=== PROBLEM STATEMENT ===
Find every line in the data below that contains the string "skArc" and copy each line out in full. Case counts.

------------------------------------------------------------

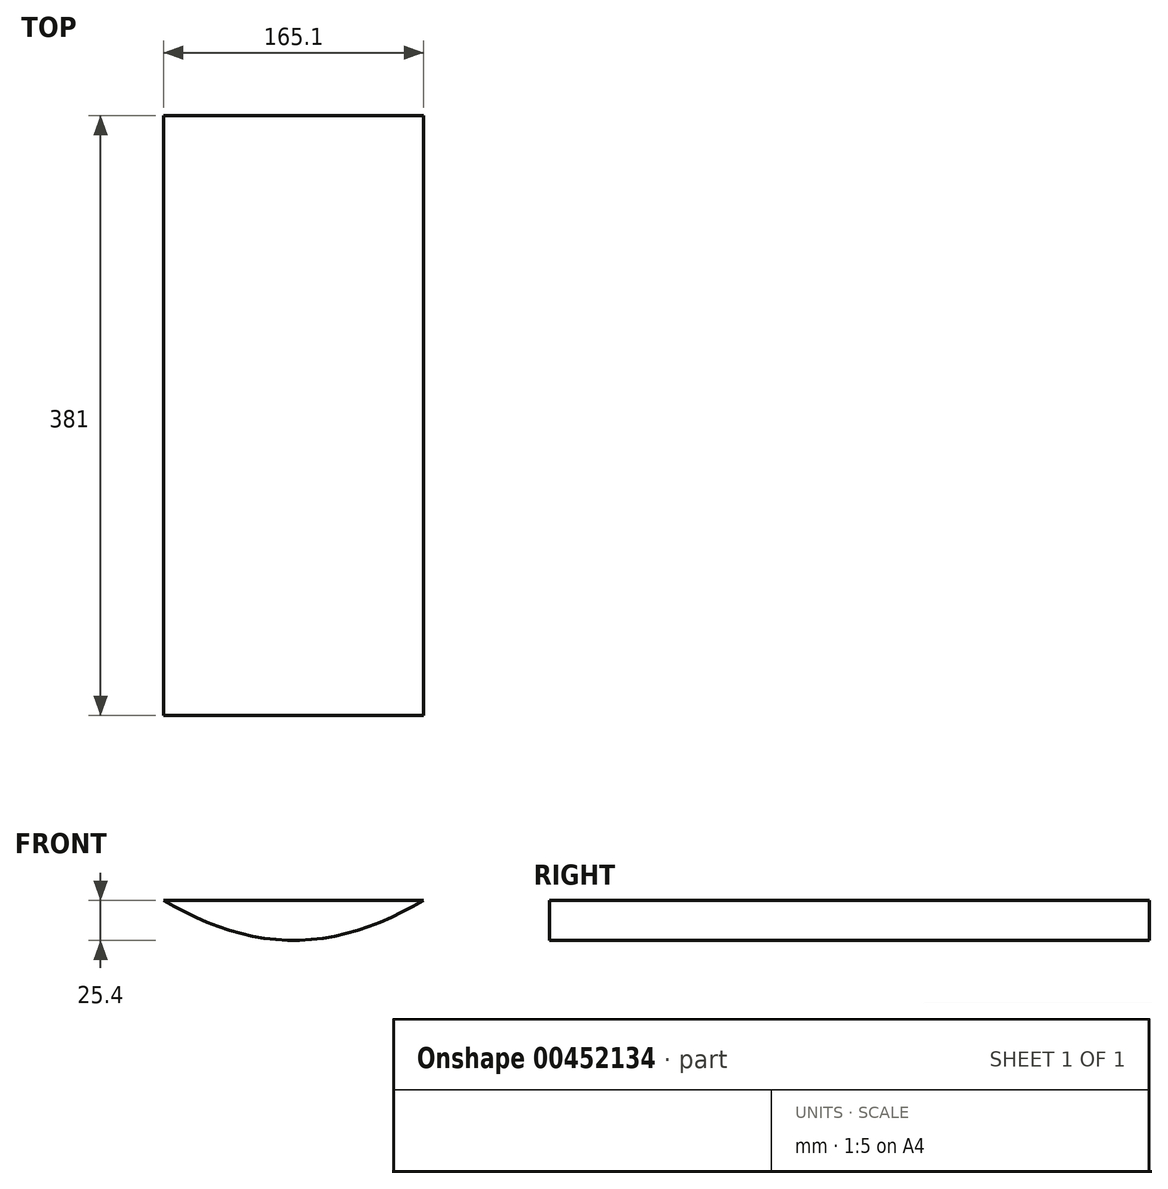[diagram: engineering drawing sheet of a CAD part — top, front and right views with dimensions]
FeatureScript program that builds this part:
annotation { "Feature Type Name" : "Feature", "Feature Type Description" : "" }
export const myFeature = defineFeature(function(context is Context, id is Id, definition is map)
    precondition{}
    {
        {
            var Q0;
            Q0=qCreatedBy(makeId("Front.planeOp"),FACE);
            var sketch = newSketch(context, id + "F0", { "sketchPlane" : qUnion([Q0])});
            skFitSpline(sketch, "E0", {"points": [v(0, 0) * mm, v(-82.55, -25.4) * mm, v(-165.1, 0) * mm], "startDerivative": vector(-152.4, -91.44) * mm, "endDerivative": vector(-152.4, 91.44) * mm});
            skLineSegment(sketch, "E1", {"start": v(-165.1, 0) * mm, "end": v(0, 0) * mm});
            skSolve(sketch);
        }
        {
            var Q0;
            Q0=qCreatedBy(makeId("Front.planeOp"),FACE);
            cPlane(context, id + "F1", {"entities" : qUnion([Q0]), "cplaneType" : CPlaneType.OFFSET, "offset" : 381 * mm, "oppositeDirection" : true, "width" : 152.4 * mm, "height" : 152.4 * mm});
        }
        {
            var Q0;
            Q0=qCreatedBy(id+"F1.planeOp",FACE);
            var sketch = newSketch(context, id + "F2", { "sketchPlane" : qUnion([Q0])});
            skLineSegment(sketch, "E2.0", {"start": v(-165.1, 0) * mm, "end": v(0, 0) * mm});
            skPoint(sketch, "E3", {"position": v(-82.55, 0) * mm});
            skSolve(sketch);
        }
        {
            var Q0;
            Q0=sQuery(id+"F0.wireOp",EDGE,"E0");
            cPoint(context, id + "F3", {"entities" : qUnion([Q0]), "parameter" : 0.5});
        }
        {
            var Q0;
            Q0=qCreatedBy(makeId("Right.planeOp"),FACE);
            var Q1;
            Q1 = qCreatedBy(id + "F3" ,VERTEX);
            cPlane(context, id + "F4", {"entities" : qUnion([Q0, Q1]), "cplaneType" : CPlaneType.PLANE_POINT, "offset" : 25.4 * mm, "width" : 152.4 * mm, "height" : 152.4 * mm});
        }
        {
            var Q0;
            Q0=makeQuery(id+"F0.imprint","IMPRINT",FACE,{"disambiguationData":[TD([[makeQuery(id+"F0.imprint","IMPRINT",EDGE,{"derivedFrom":sQuery(id+"F0.wireOp",EDGE,"E0")}),-1.0]])]});
            var Q1;
            Q1=sQuery(id+"F0.wireOp",EDGE,"E0");
            var Q2;
            Q2=sQuery(id+"F0.wireOp",EDGE,"E1");
            var Q3;
            Q3=sQuery(id+"F2.wireOp",VERTEX,"E3");
            extrude(context, id + "F5", {"entities" : qUnion([Q0]), "surfaceEntities" : qUnion([Q1, Q2]), "endBound" : BoundingType.UP_TO_VERTEX, "oppositeDirection" : true, "endBoundEntityVertex" : qUnion([Q3]), "depth" : 25.4 * mm});
        }
    });
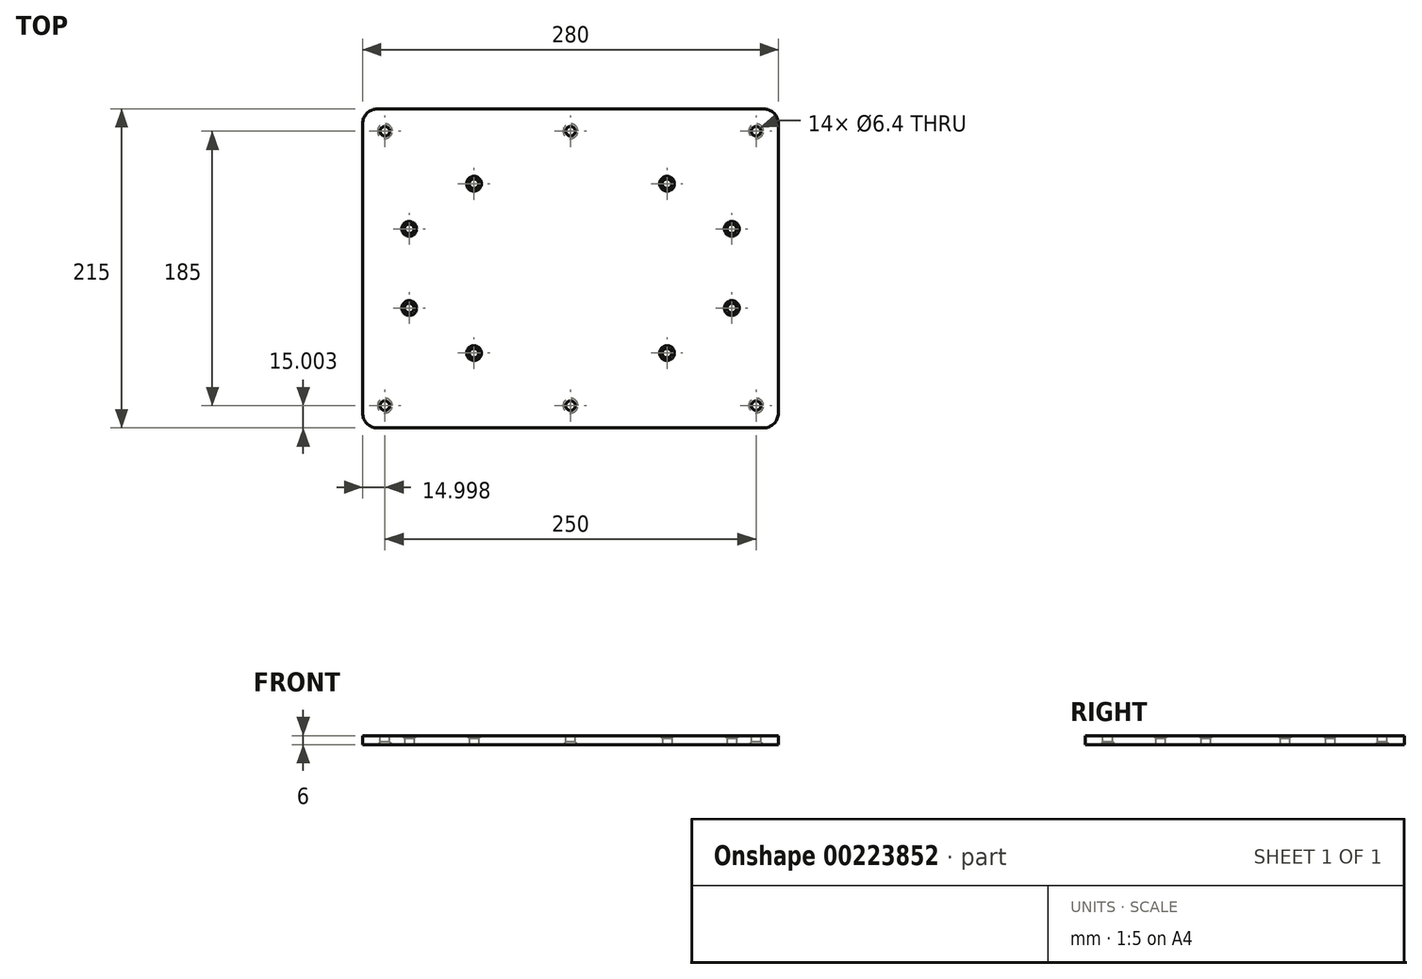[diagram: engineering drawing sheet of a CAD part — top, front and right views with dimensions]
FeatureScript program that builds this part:
annotation { "Feature Type Name" : "Feature", "Feature Type Description" : "" }
export const myFeature = defineFeature(function(context is Context, id is Id, definition is map)
    precondition{}
    {
        {
            var Q0;
            Q0=qCreatedBy(makeId("Top.planeOp"),FACE);
            var sketch = newSketch(context, id + "F0", { "sketchPlane" : qUnion([Q0])});
            skLineSegment(sketch, "E0.bottom", {"start": v(-220.54, 189.82) * mm, "end": v(39.46, 189.82) * mm});
            skLineSegment(sketch, "E0.top", {"start": v(-220.54, -25.18) * mm, "end": v(39.46, -25.18) * mm});
            skLineSegment(sketch, "E0.left", {"start": v(-230.54, 179.82) * mm, "end": v(-230.54, -15.18) * mm});
            skLineSegment(sketch, "E0.right", {"start": v(49.46, 179.82) * mm, "end": v(49.46, -15.18) * mm});
            skPoint(sketch, "E1.visualSharp", {"position": v(-230.54, 189.82) * mm});
            skArc(sketch, "E1.filletArc", {"start": v(-220.54, 189.82) * mm, "mid": v(-227.61, 186.9) * mm, "end": v(-230.54, 179.82) * mm});
            skPoint(sketch, "E2.visualSharp", {"position": v(49.46, 189.82) * mm});
            skArc(sketch, "E2.filletArc", {"start": v(49.46, 179.82) * mm, "mid": v(46.53, 186.9) * mm, "end": v(39.46, 189.82) * mm});
            skPoint(sketch, "E3.visualSharp", {"position": v(49.46, -25.18) * mm});
            skArc(sketch, "E3.filletArc", {"start": v(39.46, -25.18) * mm, "mid": v(46.53, -22.25) * mm, "end": v(49.46, -15.18) * mm});
            skPoint(sketch, "E4.visualSharp", {"position": v(-230.54, -25.18) * mm});
            skArc(sketch, "E4.filletArc", {"start": v(-230.54, -15.18) * mm, "mid": v(-227.61, -22.25) * mm, "end": v(-220.54, -25.18) * mm});
            skPoint(sketch, "E5.middle", {"position": v(-90.54, 82.32) * mm});
            skPoint(sketch, "E5.middle.positionSnap0", {"position": v(-90.54, -25.18) * mm});
            skPoint(sketch, "E5.middle.positionSnap1", {"position": v(49.46, 82.32) * mm});
            skPoint(sketch, "E5.centerSnap0", {"position": v(-90.54, -25.18) * mm});
            skPoint(sketch, "E5.centerSnap1", {"position": v(49.46, 82.32) * mm});
            skSolve(sketch);
        }
        {
            var Q0;
            Q0=makeQuery(id+"F0.imprint","IMPRINT",FACE,{"disambiguationData":[TD([[makeQuery(id+"F0.imprint","IMPRINT",EDGE,{"derivedFrom":sQuery(id+"F0.wireOp",EDGE,"E0.bottom")}),-1.0]])]});
            extrude(context, id + "F1", {"entities" : qUnion([Q0]), "oppositeDirection" : true, "offsetDistance" : 25 * mm, "depth" : 6 * mm});
        }
        {
            var Q0;
            Q0=makeQuery(id+"F1.opExtrude","CAP_FACE",FACE,{"disambiguationData":[OSD([sQuery(id+"F0.wireOp",EDGE,"E0.bottom"),sQuery(id+"F0.wireOp",EDGE,"E0.top"),sQuery(id+"F0.wireOp",EDGE,"E0.left"),sQuery(id+"F0.wireOp",EDGE,"E0.right"),sQuery(id+"F0.wireOp",EDGE,"E1.filletArc"),sQuery(id+"F0.wireOp",EDGE,"E2.filletArc"),sQuery(id+"F0.wireOp",EDGE,"E3.filletArc"),sQuery(id+"F0.wireOp",EDGE,"E4.filletArc")])],"isStart":false});
            var sketch = newSketch(context, id + "F2", { "sketchPlane" : qUnion([Q0])});
            skLineSegment(sketch, "E6.bottom", {"start": v(-215.54, -174.82) * mm, "end": v(34.46, -174.82) * mm});
            skLineSegment(sketch, "E6.top", {"start": v(-215.54, 10.18) * mm, "end": v(34.46, 10.18) * mm});
            skLineSegment(sketch, "E6.left", {"start": v(-215.54, -174.82) * mm, "end": v(-215.54, 10.18) * mm});
            skLineSegment(sketch, "E6.right", {"start": v(34.46, -174.82) * mm, "end": v(34.46, 10.18) * mm});
            skPoint(sketch, "E6.middle", {"position": v(-90.54, -82.32) * mm});
            skPoint(sketch, "E6.middle.positionSnap0", {"position": v(-90.54, 25.18) * mm});
            skPoint(sketch, "E6.middle.positionSnap1", {"position": v(-230.54, -82.32) * mm});
            skPoint(sketch, "E6.centerSnap0", {"position": v(-90.54, 25.18) * mm});
            skPoint(sketch, "E6.centerSnap1", {"position": v(-230.54, -82.32) * mm});
            skLineSegment(sketch, "E7", {"start": v(-90.54, 10.18) * mm, "end": v(-90.54, -174.82) * mm});
            skSolve(sketch);
        }
        {
            var Q0;
            Q0=sQuery(id+"F2.wireOp",VERTEX,"E6.left.end");
            var Q1;
            Q1=sQuery(id+"F2.wireOp",VERTEX,"E6.top.end");
            var Q2;
            Q2=sQuery(id+"F2.wireOp",VERTEX,"E6.left.start");
            var Q3;
            Q3=sQuery(id+"F2.wireOp",VERTEX,"E6.right.start");
            var Q4;
            Q4=sQuery(id+"F2.wireOp",VERTEX,"E7.start");
            var Q5;
            Q5=sQuery(id+"F2.wireOp",VERTEX,"E7.end");
            var Q6;
            Q6=makeQuery(id+"F1.opExtrude","SWEPT_BODY",BODY,{"disambiguationData":[OSD([sQuery(id+"F0.wireOp",EDGE,"E0.bottom"),sQuery(id+"F0.wireOp",EDGE,"E0.top"),sQuery(id+"F0.wireOp",EDGE,"E0.left"),sQuery(id+"F0.wireOp",EDGE,"E0.right"),sQuery(id+"F0.wireOp",EDGE,"E1.filletArc"),sQuery(id+"F0.wireOp",EDGE,"E2.filletArc"),sQuery(id+"F0.wireOp",EDGE,"E3.filletArc"),sQuery(id+"F0.wireOp",EDGE,"E4.filletArc")])]});
            hole(context, id + "F3", {"style" : HoleStyle.C_SINK, "endStyle" : HoleEndStyle.THROUGH, "holeDiameter" : 6.4 * mm, "cSinkDiameter" : 10 * mm, "cSinkAngle" : 90 * degree, "majorDiameter" : 5 * mm, "locations" : qUnion([Q0, Q1, Q2, Q3, Q4, Q5]), "scope" : qUnion([Q6]), "isTappedThrough" : true, "tappedDepth" : 12 * mm, "tapClearance" : 3, "startStyle" : HoleStartStyle.PART});
        }
        {
            var Q0;
            Q0=makeQuery(id+"F1.opExtrude","CAP_FACE",FACE,{"disambiguationData":[OSD([sQuery(id+"F0.wireOp",EDGE,"E0.bottom"),sQuery(id+"F0.wireOp",EDGE,"E0.top"),sQuery(id+"F0.wireOp",EDGE,"E0.left"),sQuery(id+"F0.wireOp",EDGE,"E0.right"),sQuery(id+"F0.wireOp",EDGE,"E1.filletArc"),sQuery(id+"F0.wireOp",EDGE,"E2.filletArc"),sQuery(id+"F0.wireOp",EDGE,"E3.filletArc"),sQuery(id+"F0.wireOp",EDGE,"E4.filletArc")])],"isStart":true});
            var sketch = newSketch(context, id + "F4", { "sketchPlane" : qUnion([Q0])});
            skEllipse(sketch, "E8", {"center": v(-90.54, 82.32) * mm, "majorRadius": 125.2 * mm, "minorRadius": 75.15 * mm, "majorAxis": v(1, 0)});
            skPoint(sketch, "E8.centerSnap0", {"position": v(-90.54, 189.82) * mm});
            skPoint(sketch, "E8.centerSnap1", {"position": v(-230.54, 82.32) * mm});
            skLineSegment(sketch, "E9.bottom", {"start": v(-199.18, 55.62) * mm, "end": v(18.1, 55.62) * mm});
            skLineSegment(sketch, "E9.top", {"start": v(-199.18, 109.02) * mm, "end": v(18.1, 109.02) * mm});
            skLineSegment(sketch, "E9.left", {"start": v(-199.18, 55.62) * mm, "end": v(-199.18, 109.02) * mm});
            skLineSegment(sketch, "E9.right", {"start": v(18.1, 55.62) * mm, "end": v(18.1, 109.02) * mm});
            skLineSegment(sketch, "E10.bottom", {"start": v(-25.54, 25.24) * mm, "end": v(-155.54, 25.24) * mm});
            skLineSegment(sketch, "E10.top", {"start": v(-25.54, 139.4) * mm, "end": v(-155.54, 139.4) * mm});
            skLineSegment(sketch, "E10.left", {"start": v(-25.54, 25.24) * mm, "end": v(-25.54, 139.4) * mm});
            skLineSegment(sketch, "E10.right", {"start": v(-155.54, 25.24) * mm, "end": v(-155.54, 139.4) * mm});
            skSolve(sketch);
        }
        {
            var Q0;
            Q0=sQuery(id+"F4.wireOp",VERTEX,"E10.top.end");
            var Q1;
            Q1=sQuery(id+"F4.wireOp",VERTEX,"E9.left.end");
            var Q2;
            Q2=sQuery(id+"F4.wireOp",VERTEX,"E9.left.start");
            var Q3;
            Q3=sQuery(id+"F4.wireOp",VERTEX,"E10.bottom.end");
            var Q4;
            Q4=sQuery(id+"F4.wireOp",VERTEX,"E10.left.start");
            var Q5;
            Q5=sQuery(id+"F4.wireOp",VERTEX,"E9.right.start");
            var Q6;
            Q6=sQuery(id+"F4.wireOp",VERTEX,"E9.right.end");
            var Q7;
            Q7=sQuery(id+"F4.wireOp",VERTEX,"E10.top.start");
            var Q8;
            Q8=makeQuery(id+"F1.opExtrude","SWEPT_BODY",BODY,{"disambiguationData":[OSD([sQuery(id+"F0.wireOp",EDGE,"E0.bottom"),sQuery(id+"F0.wireOp",EDGE,"E0.top"),sQuery(id+"F0.wireOp",EDGE,"E0.left"),sQuery(id+"F0.wireOp",EDGE,"E0.right"),sQuery(id+"F0.wireOp",EDGE,"E1.filletArc"),sQuery(id+"F0.wireOp",EDGE,"E2.filletArc"),sQuery(id+"F0.wireOp",EDGE,"E3.filletArc"),sQuery(id+"F0.wireOp",EDGE,"E4.filletArc")])]});
            hole(context, id + "F5", {"style" : HoleStyle.C_SINK, "endStyle" : HoleEndStyle.THROUGH, "holeDiameter" : 6.4 * mm, "cSinkDiameter" : 10 * mm, "cSinkAngle" : 90 * degree, "majorDiameter" : 5 * mm, "locations" : qUnion([Q0, Q1, Q2, Q3, Q4, Q5, Q6, Q7]), "scope" : qUnion([Q8]), "isTappedThrough" : true, "tappedDepth" : 12 * mm, "tapClearance" : 3, "startStyle" : HoleStartStyle.PART});
        }
    });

------------------------------------------------------------

=== CORRECT RESULT ===
            skArc(sketch, "E1.filletArc", {"start": v(-220.54, 189.82) * mm, "mid": v(-227.61, 186.9) * mm, "end": v(-230.54, 179.82) * mm});
            skArc(sketch, "E2.filletArc", {"start": v(49.46, 179.82) * mm, "mid": v(46.53, 186.9) * mm, "end": v(39.46, 189.82) * mm});
            skArc(sketch, "E3.filletArc", {"start": v(39.46, -25.18) * mm, "mid": v(46.53, -22.25) * mm, "end": v(49.46, -15.18) * mm});
            skArc(sketch, "E4.filletArc", {"start": v(-230.54, -15.18) * mm, "mid": v(-227.61, -22.25) * mm, "end": v(-220.54, -25.18) * mm});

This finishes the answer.